* **PROVIDED INFORMATION**
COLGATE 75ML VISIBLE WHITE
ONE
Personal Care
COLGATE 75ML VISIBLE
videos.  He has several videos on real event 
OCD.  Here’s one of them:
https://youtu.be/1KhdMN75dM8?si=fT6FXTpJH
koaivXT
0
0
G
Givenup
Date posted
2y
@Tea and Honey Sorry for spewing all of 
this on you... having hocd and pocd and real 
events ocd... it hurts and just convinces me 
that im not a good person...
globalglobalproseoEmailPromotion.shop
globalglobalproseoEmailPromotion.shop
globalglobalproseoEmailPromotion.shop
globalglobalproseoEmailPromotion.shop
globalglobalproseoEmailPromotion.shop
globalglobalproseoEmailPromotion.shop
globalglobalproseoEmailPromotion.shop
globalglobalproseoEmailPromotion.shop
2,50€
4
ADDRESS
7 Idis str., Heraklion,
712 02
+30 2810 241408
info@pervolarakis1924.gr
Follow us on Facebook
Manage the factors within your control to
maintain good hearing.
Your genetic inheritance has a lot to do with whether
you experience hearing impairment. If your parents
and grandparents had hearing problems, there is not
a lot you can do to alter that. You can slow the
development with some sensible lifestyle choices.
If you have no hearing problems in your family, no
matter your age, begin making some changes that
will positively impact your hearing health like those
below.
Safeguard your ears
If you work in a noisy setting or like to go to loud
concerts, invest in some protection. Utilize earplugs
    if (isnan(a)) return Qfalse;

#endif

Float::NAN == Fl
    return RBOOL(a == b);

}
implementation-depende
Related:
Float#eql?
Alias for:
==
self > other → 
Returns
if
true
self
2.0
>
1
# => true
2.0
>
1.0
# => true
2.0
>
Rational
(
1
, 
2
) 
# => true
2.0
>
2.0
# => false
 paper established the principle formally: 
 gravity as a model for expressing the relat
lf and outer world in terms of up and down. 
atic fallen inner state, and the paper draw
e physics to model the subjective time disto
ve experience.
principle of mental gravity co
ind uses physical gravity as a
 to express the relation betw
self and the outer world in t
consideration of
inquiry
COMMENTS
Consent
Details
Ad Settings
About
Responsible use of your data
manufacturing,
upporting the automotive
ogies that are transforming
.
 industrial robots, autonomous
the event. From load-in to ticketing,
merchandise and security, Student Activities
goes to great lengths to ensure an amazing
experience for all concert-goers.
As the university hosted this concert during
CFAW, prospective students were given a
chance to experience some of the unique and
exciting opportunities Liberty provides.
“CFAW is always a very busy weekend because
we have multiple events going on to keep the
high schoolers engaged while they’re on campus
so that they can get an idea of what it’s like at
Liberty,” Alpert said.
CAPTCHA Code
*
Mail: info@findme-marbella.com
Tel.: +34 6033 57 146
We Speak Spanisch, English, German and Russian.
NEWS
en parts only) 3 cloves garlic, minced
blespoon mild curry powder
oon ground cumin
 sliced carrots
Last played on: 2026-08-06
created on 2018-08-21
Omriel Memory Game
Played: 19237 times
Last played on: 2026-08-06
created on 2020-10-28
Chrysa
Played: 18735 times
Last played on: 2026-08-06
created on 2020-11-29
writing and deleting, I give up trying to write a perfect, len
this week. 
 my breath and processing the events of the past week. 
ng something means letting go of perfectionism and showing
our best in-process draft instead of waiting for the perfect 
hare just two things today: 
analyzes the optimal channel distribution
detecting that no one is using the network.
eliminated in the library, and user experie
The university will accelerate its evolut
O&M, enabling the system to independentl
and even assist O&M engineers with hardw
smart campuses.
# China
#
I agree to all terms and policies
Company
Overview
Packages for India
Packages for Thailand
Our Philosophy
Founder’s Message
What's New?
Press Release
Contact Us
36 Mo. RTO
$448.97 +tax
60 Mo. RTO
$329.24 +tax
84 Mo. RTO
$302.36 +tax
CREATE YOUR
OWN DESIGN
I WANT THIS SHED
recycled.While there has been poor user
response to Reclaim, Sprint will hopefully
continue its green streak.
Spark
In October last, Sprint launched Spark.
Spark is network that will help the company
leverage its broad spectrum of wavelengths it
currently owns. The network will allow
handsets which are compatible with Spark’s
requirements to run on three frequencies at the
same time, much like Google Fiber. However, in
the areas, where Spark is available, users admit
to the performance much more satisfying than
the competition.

* **INSTRUCTIONS TO FOLLOW**
Repeat, word for word, the lines above between the line holding "Safeguard your ears" and the line holding "paper established the", inclusive; omit everything else.

* **ANSWER TO THIS TASK**
Safeguard your ears
If you work in a noisy setting or like to go to loud
concerts, invest in some protection. Utilize earplugs
    if (isnan(a)) return Qfalse;

#endif

Float::NAN == Fl
    return RBOOL(a == b);

}
implementation-depende
Related:
Float#eql?
Alias for:
==
self > other → 
Returns
if
true
self
2.0
>
1
# => true
2.0
>
1.0
# => true
2.0
>
Rational
(
1
, 
2
) 
# => true
2.0
>
2.0
# => false
 paper established the principle formally: 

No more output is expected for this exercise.